New Training: Security Concepts
In this 10-video skill, CBT Nuggets trainer John Munjoma covers fundamental security concepts including common vulnerabilities and access control models. Watch this new Cisco training.
Watch the full course: Cisco Certified CyberOps Associate
This training includes:
54 minutes of training
You’ll learn these topics in this skill:
The CIA Triad
Comparing Security Deployments Part 1
Comparing Security Deployments Part 2
Describing Security Terms Part 1
Describing Security Terms Part 2
Comparing Security Concepts
The Principles of Defense In-Depth Strategy
Comparing Access Control Models
Common Vulnerability Scoring System
The 5 Tuple Isolation Approach and Data Visibility
How Do Access Control Models Work?
There are three different models for describing how to control access in your network. Understanding them can be easier when you imagine your network as a real, physical building.
The first access control model is Discretionary Access Control (DAC). Imagine your computer network like a building, Discretionary Access Control would be like assigning every employee an office, and then telling them to hand out keys to their offices and filing cabinets. It’s up to each employee to decide who gets to come and go into their office and who can go into which drawers.
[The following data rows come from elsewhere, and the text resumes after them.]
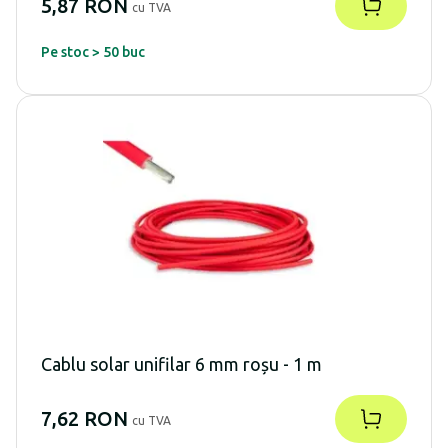
5,87 RON
cu TVA
Pe stoc > 50 buc
Cablu solar unifilar 6 mm roșu - 1 m
7,62 RON
cu TVA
The second model is Role-Based Access Control. It starts with grouping everyone according to what work they do — finance, sales, IT, etc. Then, every door gets locked and managers and supervisors of each group are responsible for handing keys out to their team members — according to what rooms they might need to get into.
The last access control model is Mandatory Access Control (MAC). In our example, you’d still have employees grouped according to their job, and then you’d assign each room a security level plus a categorization of what sort of work relates to it. Then, you’d give each employee a security level. Each time an employee visits a room, a check gets done to confirm they have the right security level and work in the right category.
These are oversimplifications, but can help illustrate the different levels of effort each access control model requires from a cybersecurity perspective.